During the actual Gold Rush, thousands of men with shovels and pans showed up convinced they’d strike it rich in some river. Most of them didn’t. They went home broke, exhausted, and forgotten — while the real money accumulated elsewhere: the railroads, the logistics, the banking, the supply chains, the boring infrastructure that made the rush possible in the first place.

Leland Stanford didn’t pan for gold. He sold the rails everyone needed to reach it, and he named a university after the proceeds.

The wrapper economy

A great deal of today’s generative-AI application layer is panning for gold. A thin interface wraps a foundation model that someone else trained, on data that someone else owns, served from infrastructure that someone else operates. The product is real. The traction can be real. But the moat is fiction — because every defensible asset in the stack belongs to a layer beneath you.

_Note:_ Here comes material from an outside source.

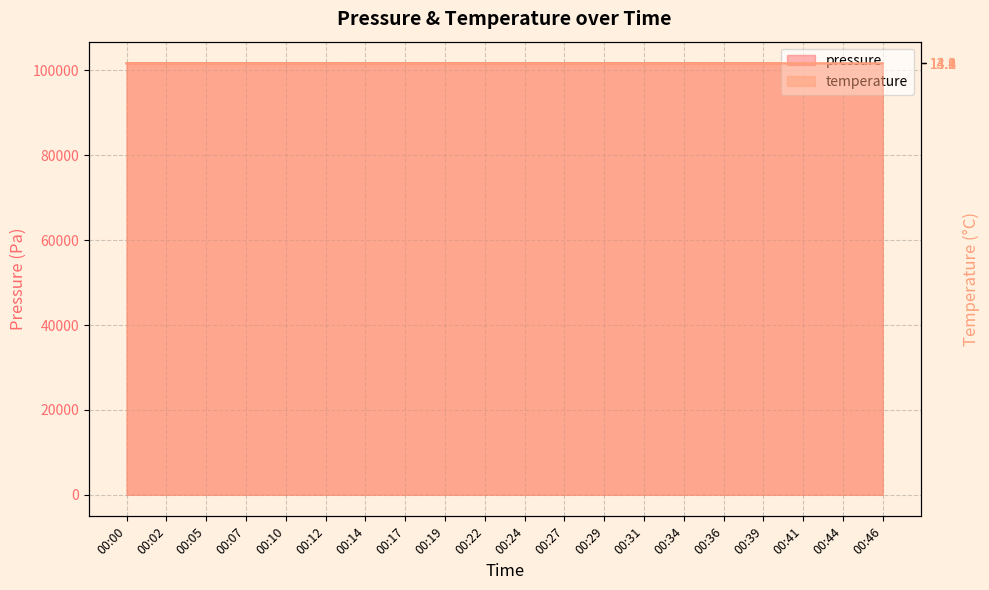

What is the total value across all series at 00:34?

203361.0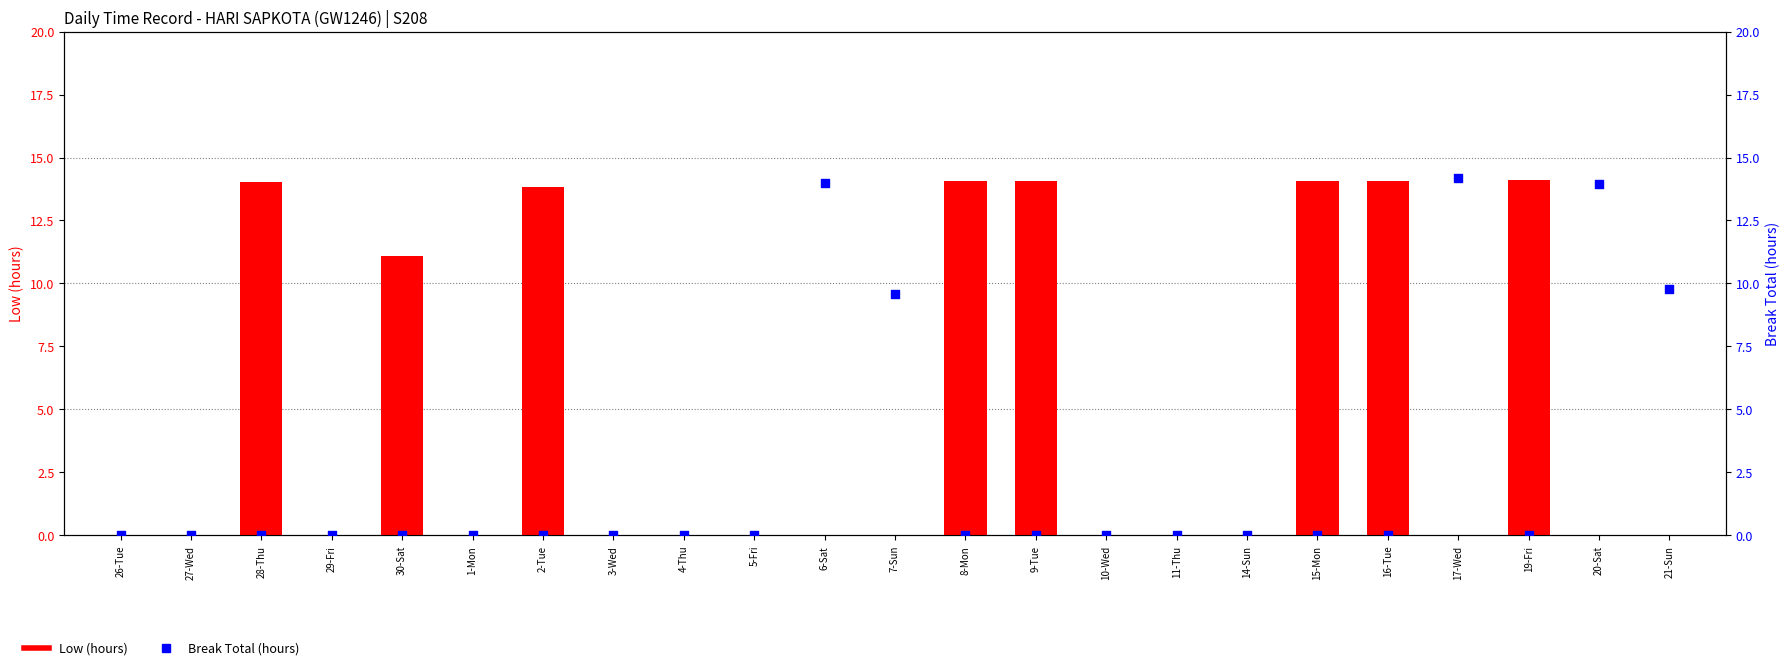

Which series has the largest total across all categories?

Low (hours)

If your only edge is the interface, your edge is a weekend of someone else’s engineering away.

Interfaces are the easiest thing in software to copy. The moment a wrapper demonstrates demand, the model provider, the incumbent, and a dozen funded teams can ship the same surface. What they cannot trivially copy is proprietary data — specifically, data about something the rest of the industry isn’t even collecting.

Where the rails actually are

The durable position in this cycle is not the prettiest chat window. It is ownership of a signal that models are starving for and cannot synthesize. Outcomes are commodity — everyone logs the click. Human decision behavior — the hesitation, the pivot, the prosody of doubt — is not commodity, because almost no one is capturing it at the edge and structuring it into something a model can learn from.

That is the railroad. Dominion is building it on purpose, while most of the market is still standing in the river.